Saturday, September 3, 2011: The air is filled with anticipation. Irene is on her way. A friend who lives in lower Manhattan takes heed: an 8:48 a.m. train will deliver him, with his son, to the exurban community I live in, about an hour north of the city. If Irene is as fierce as predicted, he doesn’t want to be in her path. Little does he know that leaving the threatened eye of the storm will take him right into it.
Irony. It adds zest to literature. Makes a mockery of all those woulda/coulda/shoulda moments placed in our laps daily/weekly/monthly. Once in a lifetime. The predictive tools we have at our disposal are no measure against our individually peculiar ways of dealing with all things unknown and out of our control. Yes, knowing a hurricane of such (potential) magnitude is coming allows me some time to prepare, stock up on (at least) water. I’ve lived in an area of overhead powerhead lines long enough to know that all it takes is one heavy branch or one squirrel looking for warmth in all the wrong for places to leave me in the dark. Prepared? Sometimes I’m not even sure what that means.
Sunday, September 4, 2011: The sky is thick with rain and wind, no letup in sight, the power already knocked out by Irene in the wee hours of the morning. Not to worry, I tell my friend over an early cup of coffee. I have a rule of thumb: if the power isn’t on within two-three hours, we’re in for the long haul. No point in (yet) waking his son, the college kid. Without Internet access, what’s a boy to do? We wait it out, keep ourselves entertained with conversation, eating, reading by daylight. How lucky am I to have an iPad, backlit and fully charged. My friend, a very gifted photographer, points his camera to the world outside, from the world inside. We have buckets positioned beneath scuppers, collecting rain for the necessary flushes. Showers? Nobody cares right now. We’re in the thrall of Irene, captive, maybe even a little captivated. We talk about alternative plans — what if the power isn’t on by nighttime?
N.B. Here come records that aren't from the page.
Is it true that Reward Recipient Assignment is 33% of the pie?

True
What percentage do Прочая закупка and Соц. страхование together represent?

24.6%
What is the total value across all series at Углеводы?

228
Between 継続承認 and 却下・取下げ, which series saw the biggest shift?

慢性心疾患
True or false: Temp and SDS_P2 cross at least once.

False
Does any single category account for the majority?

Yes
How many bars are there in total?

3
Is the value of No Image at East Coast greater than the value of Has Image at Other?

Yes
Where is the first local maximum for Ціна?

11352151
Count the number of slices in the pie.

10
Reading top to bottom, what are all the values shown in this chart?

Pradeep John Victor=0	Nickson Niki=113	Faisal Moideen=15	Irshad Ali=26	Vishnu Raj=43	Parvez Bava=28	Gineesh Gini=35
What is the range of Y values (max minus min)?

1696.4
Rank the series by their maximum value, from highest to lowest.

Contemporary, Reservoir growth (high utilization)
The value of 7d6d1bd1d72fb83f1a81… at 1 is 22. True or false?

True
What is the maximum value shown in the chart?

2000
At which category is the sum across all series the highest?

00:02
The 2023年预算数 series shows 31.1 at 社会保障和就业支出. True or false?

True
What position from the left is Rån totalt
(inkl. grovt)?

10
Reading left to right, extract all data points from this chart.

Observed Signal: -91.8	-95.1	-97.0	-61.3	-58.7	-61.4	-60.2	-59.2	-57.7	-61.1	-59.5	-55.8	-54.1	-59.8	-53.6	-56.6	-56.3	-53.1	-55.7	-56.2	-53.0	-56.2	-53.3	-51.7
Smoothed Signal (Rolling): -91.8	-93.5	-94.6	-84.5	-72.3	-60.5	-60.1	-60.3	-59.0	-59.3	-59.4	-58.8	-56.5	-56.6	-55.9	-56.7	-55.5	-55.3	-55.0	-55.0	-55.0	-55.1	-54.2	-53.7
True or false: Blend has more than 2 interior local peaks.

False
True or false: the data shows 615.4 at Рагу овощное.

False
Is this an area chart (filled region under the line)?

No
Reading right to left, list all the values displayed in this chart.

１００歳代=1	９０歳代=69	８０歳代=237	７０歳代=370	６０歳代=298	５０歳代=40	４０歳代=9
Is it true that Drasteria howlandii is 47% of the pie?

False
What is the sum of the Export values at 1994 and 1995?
The day passes, and, like a miracle, the sun comes out. The college kid has a craving for grilled chicken, and it’s a craving we can easily accommodate. We have friends, too, who by luck of being on a different part of the electrical grid, have power but no cable. Wouldn’t they like some company, a DVD at the ready?
Anticipation. At its worst, it skips like a broken record scratched with anxiety. At its best, it suggests hope. We leave our friends, go home, make our way through the dark house. Collecting candles, lighting them, settling down in the living room. Talking. Laughing. Two men, a college boy, and me. It feels a little like camping out, albeit with (almost) all the comforts of home. Life could be worse, my husband says. It could be the dead of winter, not a beautiful summer night.
Monday, September 5, 2011. We wake up, still no power, my friend and his son ready to head back to a city hardly grazed by the storm. I could have said what I was thinking before they came up — namely, that if Irene is as bad as projected, they might not be able to go back Monday a.m. Mother (often) knows best, even if she doesn’t say it. Fortunately, by afternoon, there are trains from a larger hub (White Plains). Even if all’s not really well, there’s something to be said for a little relief.
Hurricanes. They used to have only female names, and no one could really say why, except to assume it had something to do with a volatile, fickle nature. The joke: whoever heard of a himicane? Now there’s no gender bias, and we’ve had our share of male names (Floyd one of the worst in recent memory). And yet I can’t help thinking about all those women with the name Irene and the power it held, almost mythical, for at least a few days. I’m thinking, too, how many times, in the course of the three days I would be without power, I turned on the light switch in the bathroom, surprised more at the reflexive action than the result it did not bring.